BALTIMORE–Paula Budig, 33, a receptionist at Liberty Heights Chiropractic Clinic since November, confirmed Tuesday that she is seriously considering returning to school to pursue a degree in chiropractic medicine.

Chiropractic secretary Paula Budig.

"When I answered the want ad for this job, I didn't really even know what a chiropractor did," said Budig, straightening the magazines in the patient waiting room. "But after working at the clinic for a few months now, it seems like it would be a really great career."

Budig has already begun researching the possible career move. At lunch Monday, she talked to Dr. Wesley Lamp, one of the four chiropractors at the clinic, about what it's like to be a chiropractor. Upon returning to the office, she logged onto the web site for Baltimore Chiropractic College, Lamp's alma mater.

"They have a program at Baltimore Chiro where I could finish in three and a half years," Budig said. "The first year and a half can be done in night classes, so I wouldn't even have to stop working until my third semester. Best of all, the campus is only 25 minutes from my apartment complex."

According to Budig, working at Liberty Heights Chiropractic Clinic gives her a considerable head start over any future classmates.

"Just being in this office, I've soaked up a ton of knowledge about the field," Budig said. "I mean, all day long, I'm writing down messages from patients regarding the condition of their backs and then relaying them to the doctors. You can't help but learn when you're doing stuff like that."

Though Budig did not continue her education after high school, she said she has "always known that option was there."

"When I graduated, I was offered and accepted a managerial position at the Safeway where I'd been working," Budig said. "I really wanted to buy a new Fiero at the time, so I figured school could wait."

After three years as assistant manager at Safeway and then four years at the Falls Road Roy Rogers, Budig decided to move out of the retail field.

"I felt it was time to get out and explore some other options," Budig said. "I was working in the floral department at Safeway, and for a time I considered becoming a florist, but that never quite came together."

Within three months of leaving Roy Rogers, Budig landed a job as a receptionist at the law firm of Higgins, Damisch & Davis.

The institute of higher learning Budig hopes to attend.

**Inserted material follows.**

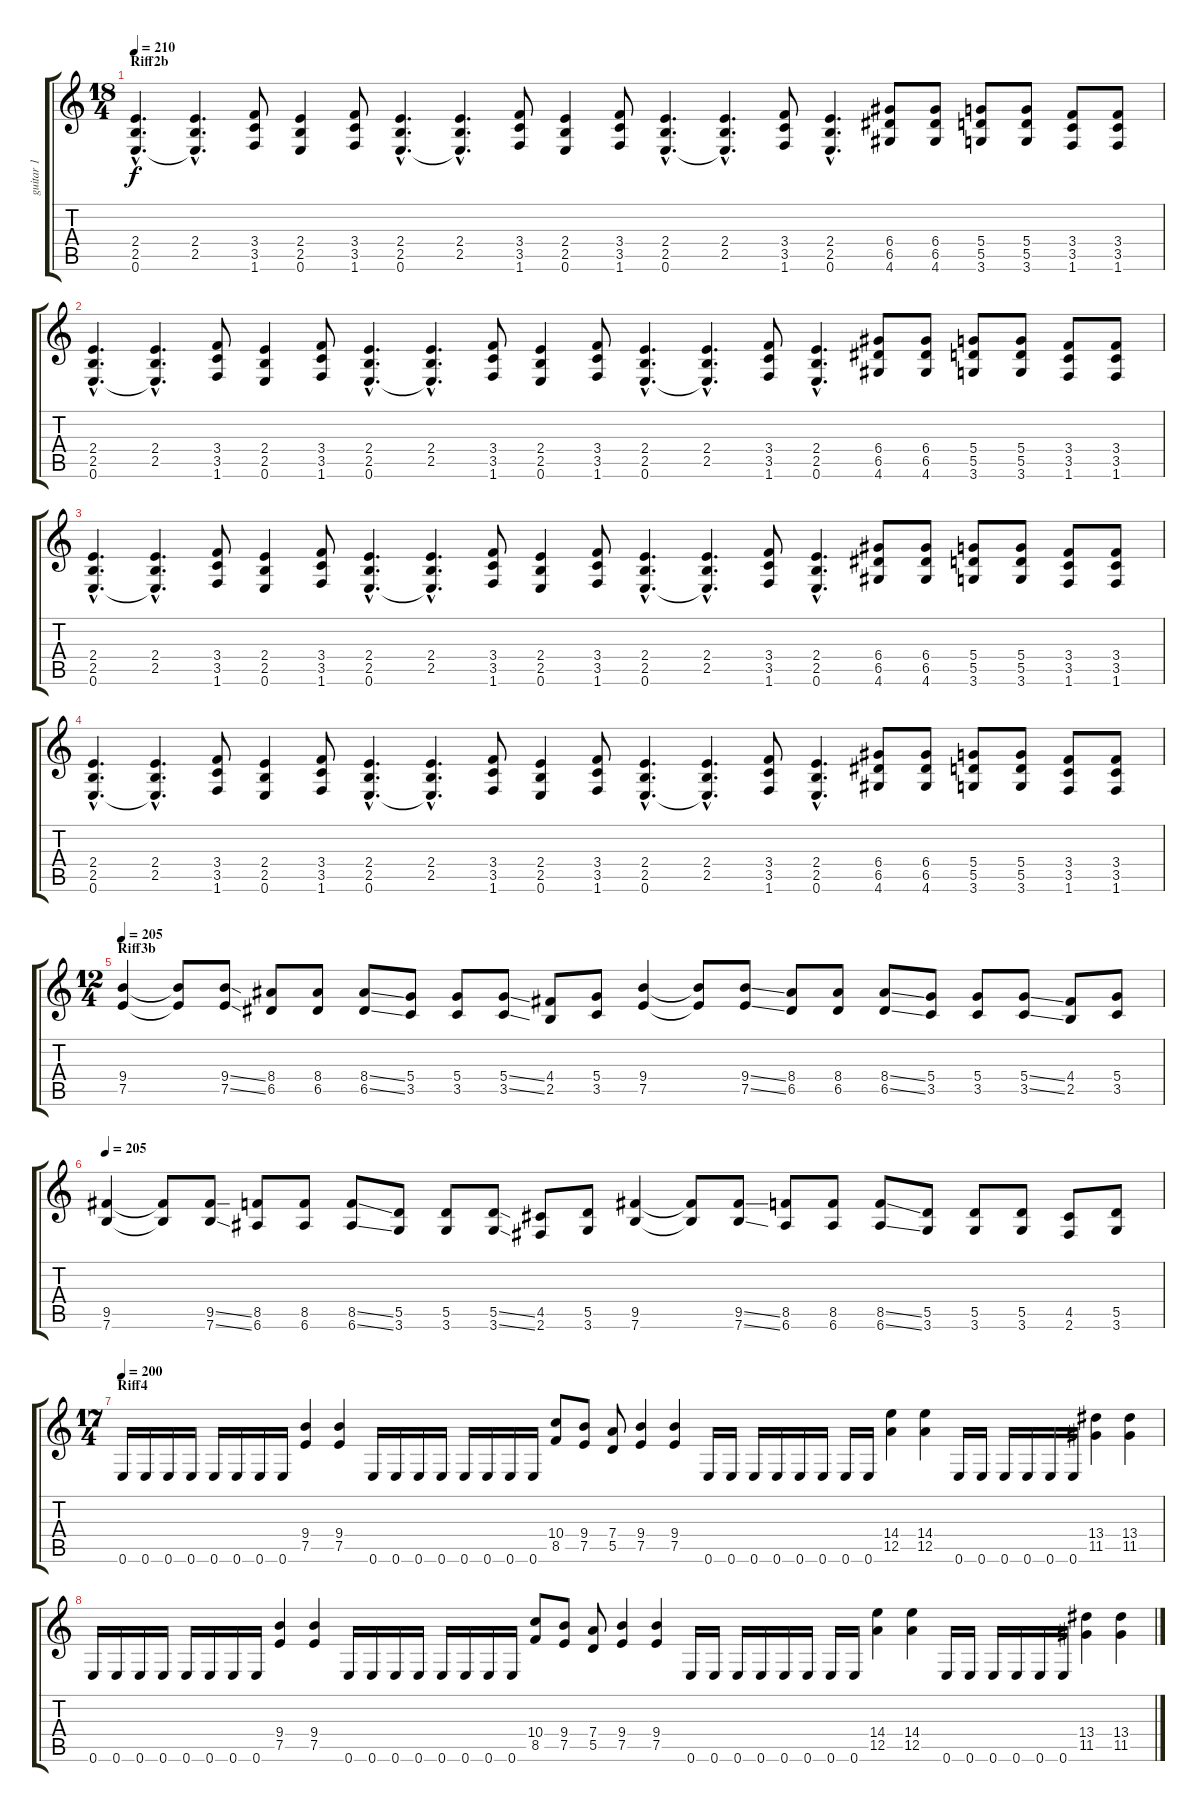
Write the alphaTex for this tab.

"For a while, I was pretty serious about going into law," Budig said. "I even got some brochures from one of the local law schools. But then I got a job as a secretary at an advertising firm and found that field much better suited to my skills."

After numerous career detours and false starts, Budig believes she has found her true calling.

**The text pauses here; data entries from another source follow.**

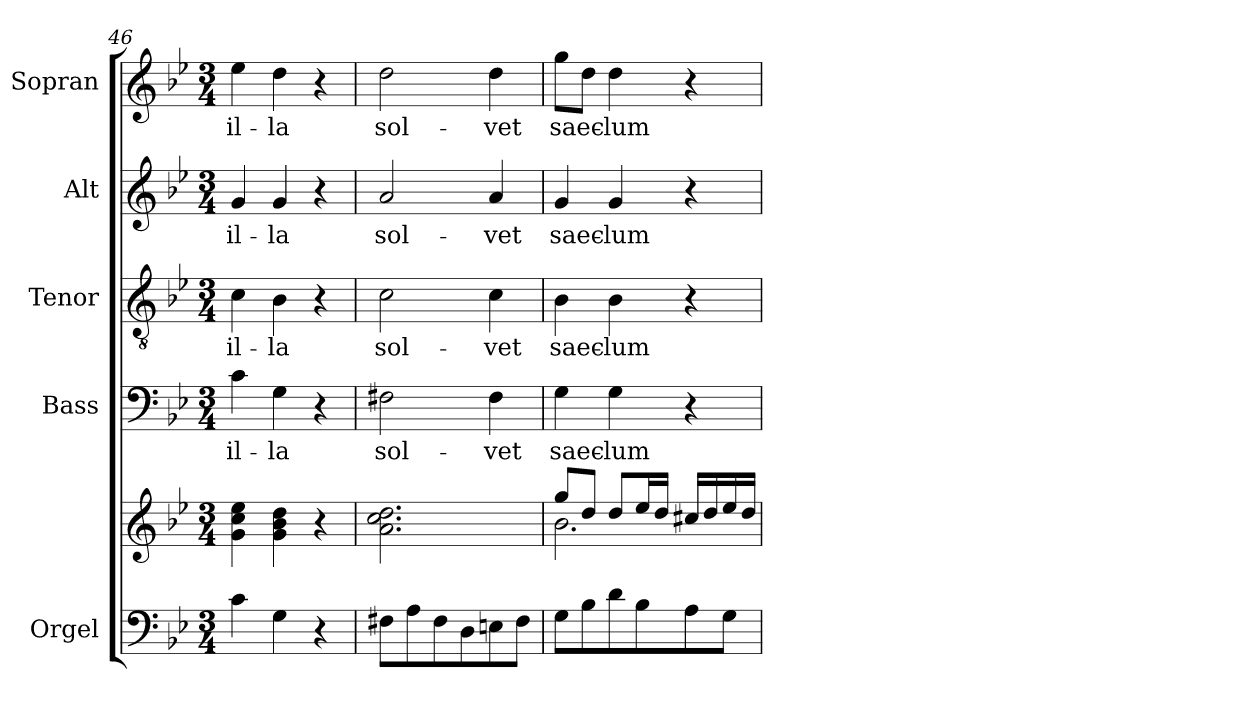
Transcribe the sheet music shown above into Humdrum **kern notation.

**kern	**kern	**kern	**text	**kern	**text	**kern	**text	**kern	**text
*part5	*part5	*part4	*part4	*part3	*part3	*part2	*part2	*part1	*part1
*staff6	*staff5	*staff4	*staff4	*staff3	*staff3	*staff2	*staff2	*staff1	*staff1
*I"Orgel	*	*I"Bass	*	*I"Tenor	*	*I"Alt	*	*I"Sopran	*
*I'Org.	*	*I'B.	*	*I'T.	*	*I'A.	*	*I'S.	*
*clefF4	*clefG2	*clefF4	*	*clefGv2	*	*clefG2	*	*clefG2	*
*k[b-e-]	*k[b-e-]	*k[b-e-]	*	*k[b-e-]	*	*k[b-e-]	*	*k[b-e-]	*
*B-:	*B-:	*B-:	*	*B-:	*	*B-:	*	*B-:	*
*M3/4	*M3/4	*M3/4	*	*M3/4	*	*M3/4	*	*M3/4	*
=46	=46	=46	=46	=46	=46	=46	=46	=46	=46
!	!	!	!LO:LY:b	!	!LO:LY:b	!	!LO:LY:b	!	!LO:LY:b
4c\	4g\ 4cc\ 4ee-\	4c\	il-	4c\	il-	4g/	il-	4ee-\	il-
!	!	!	!LO:LY:b	!	!LO:LY:b	!	!LO:LY:b	!	!LO:LY:b
4G\	4g\ 4b-\ 4dd\	4G\	-la	4B-\	-la	4g/	-la	4dd\	-la
4r	4r	4r	.	4r	.	4r	.	4r	.
=47	=47	=47	=47	=47	=47	=47	=47	=47	=47
!	!	!	!LO:LY:b	!	!LO:LY:b	!	!LO:LY:b	!	!LO:LY:b
8F#X\L	2.a\ 2.cc\ 2.dd\	2F#X\	sol-	2c\	sol-	2a/	sol-	2dd\	sol-
8A\	.	.	.	.	.	.	.	.	.
8F#\	.	.	.	.	.	.	.	.	.
8D\	.	.	.	.	.	.	.	.	.
!	!	!	!LO:LY:b	!	!LO:LY:b	!	!LO:LY:b	!	!LO:LY:b
8En\	.	4F#\	-vet	4c\	-vet	4a/	-vet	4dd\	-vet
8F#\J	.	.	.	.	.	.	.	.	.
=48	=48	=48	=48	=48	=48	=48	=48	=48	=48
*	*^	*	*	*	*	*	*	*	*
!	!	!	!	!LO:LY:b	!	!LO:LY:b	!	!LO:LY:b	!	!LO:LY:b
8G\L	8gg/L	2.b-\	4G\	saec-	4B-\	saec-	4g/	saec-	8gg\L	saec-
8B-\	8dd/J	.	.	.	.	.	.	.	8dd\J	.
!	!	!	!	!LO:LY:b	!	!LO:LY:b	!	!LO:LY:b	!	!LO:LY:b
8d\	8dd/L	.	4G\	-lum	4B-\	-lum	4g/	-lum	4dd\	-lum
8B-\	16ee-/L	.	.	.	.	.	.	.	.	.
.	16dd/JJ	.	.	.	.	.	.	.	.	.
8A\	16cc#X/LL	.	4r	.	4r	.	4r	.	4r	.
.	16dd/	.	.	.	.	.	.	.	.	.
8G\J	16ee-/	.	.	.	.	.	.	.	.	.
.	16dd/JJ	.	.	.	.	.	.	.	.	.
*	*v	*v	*	*	*	*	*	*	*	*
=	=	=	=	=	=	=	=	=	=
*-	*-	*-	*-	*-	*-	*-	*-	*-	*-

"I think I'm really well-suited to being a chiropractor," she said. "For example, I give amazing back rubs, so I know I'd be good at working the various spinal bones. I just have, like, a natural aptitude with the human body."

Budig admitted that the lucrative nature of the profession is also a plus.

"Right now, I make $22K per year," she said. "A chiropractor's starting salary is easily $35K. Plus, they get paid vacations and great benefits and all that. I get paid for holidays, but that's it. And I have a 30 percent co-pay for my insurance."

Budig said she would likely be able to do her six-month internship at Liberty Heights Chiropractic Clinic, and that upon graduation, she would have an inside track to a job at the clinic.

"The doctors are always complaining about how they're understaffed," Budig said. "They seriously need more chiropractors working here. Believe me, I should know: I do patient scheduling."